**Assignment**
Since only the total matters, count the lines of these entries containing the word "down" and write that total alone.
------------------------------
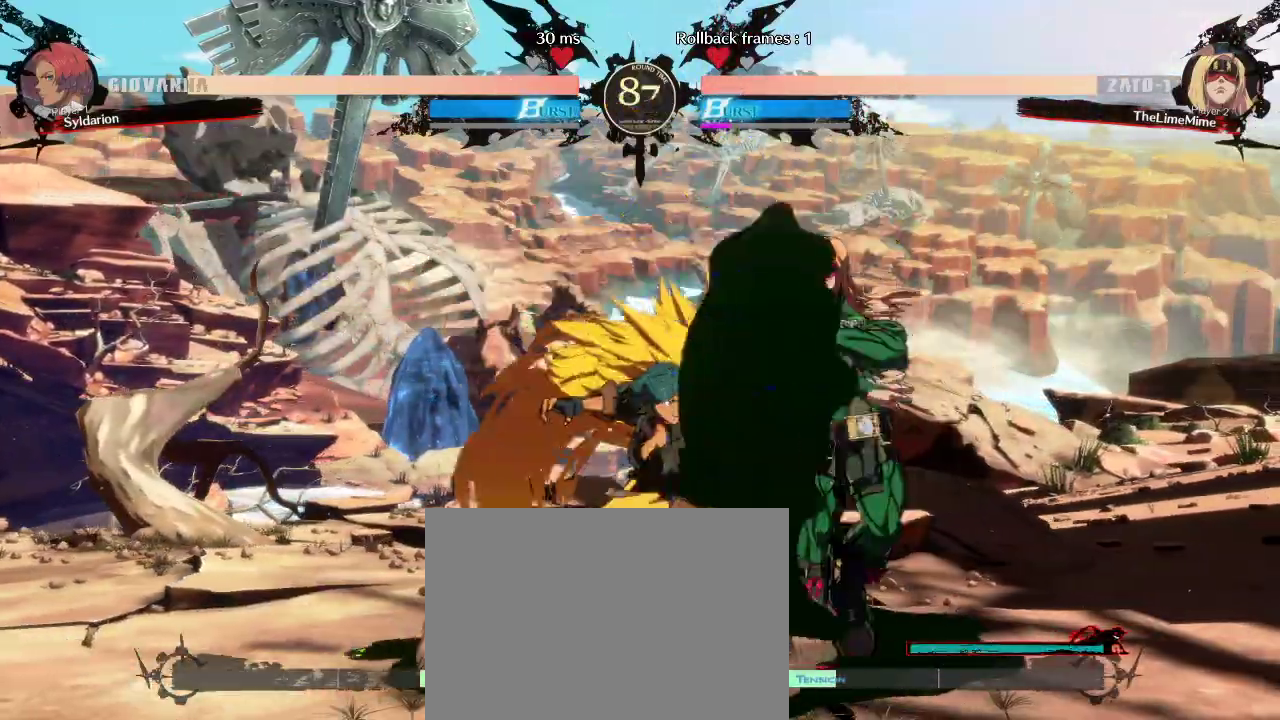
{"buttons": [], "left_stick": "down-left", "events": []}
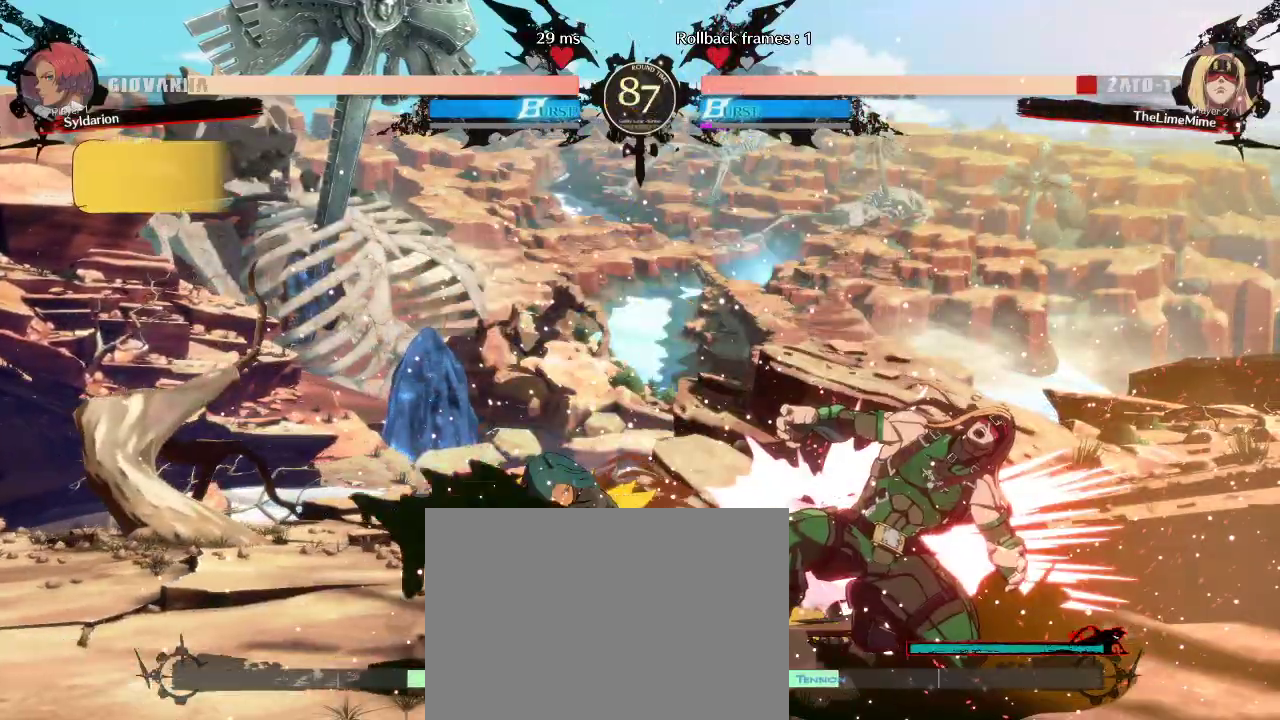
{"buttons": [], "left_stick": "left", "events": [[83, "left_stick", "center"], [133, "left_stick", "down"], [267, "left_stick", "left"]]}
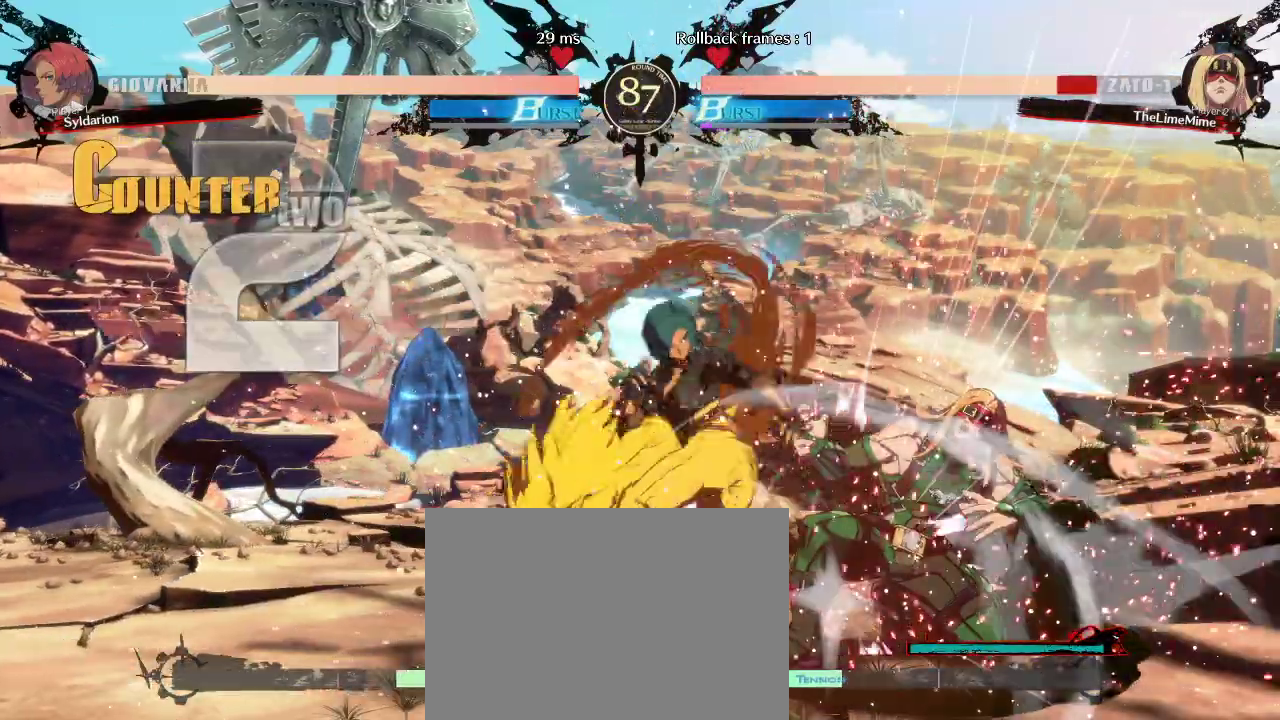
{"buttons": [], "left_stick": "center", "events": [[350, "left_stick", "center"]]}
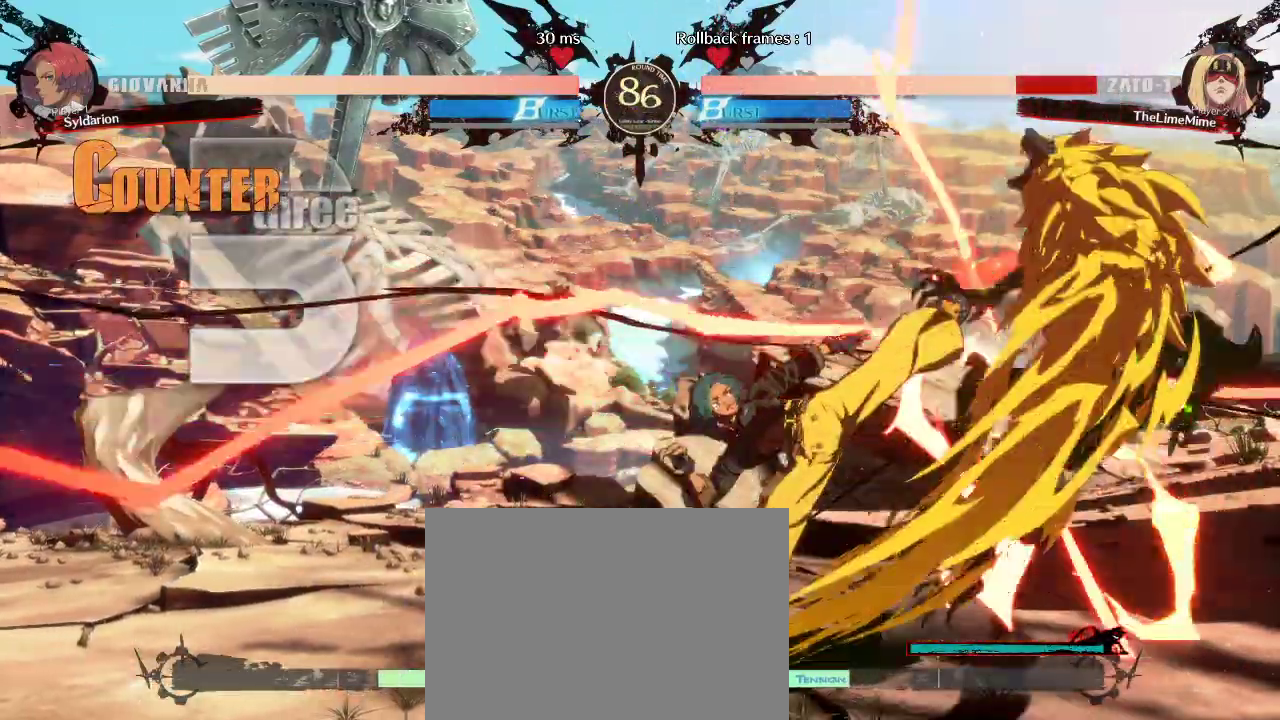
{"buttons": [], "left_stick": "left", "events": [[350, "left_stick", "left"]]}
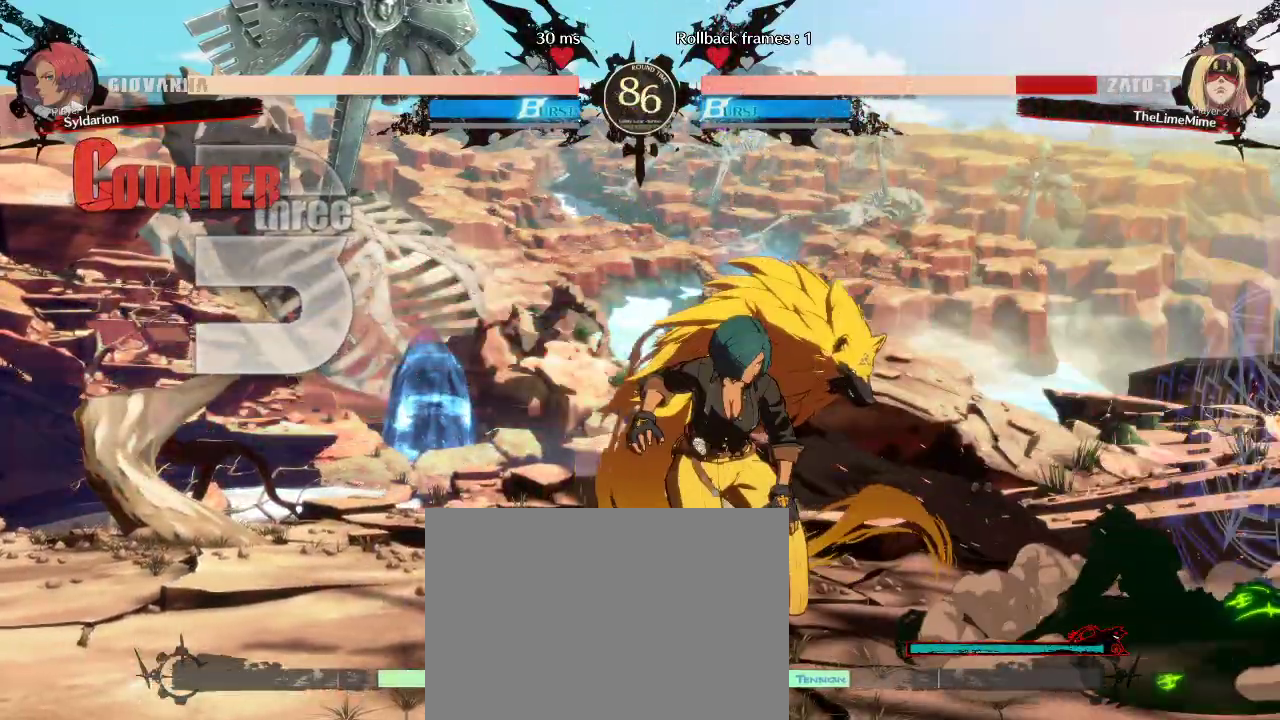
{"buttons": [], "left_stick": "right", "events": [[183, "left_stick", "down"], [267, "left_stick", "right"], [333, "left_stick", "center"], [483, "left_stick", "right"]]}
------------------------------
**Answer**
3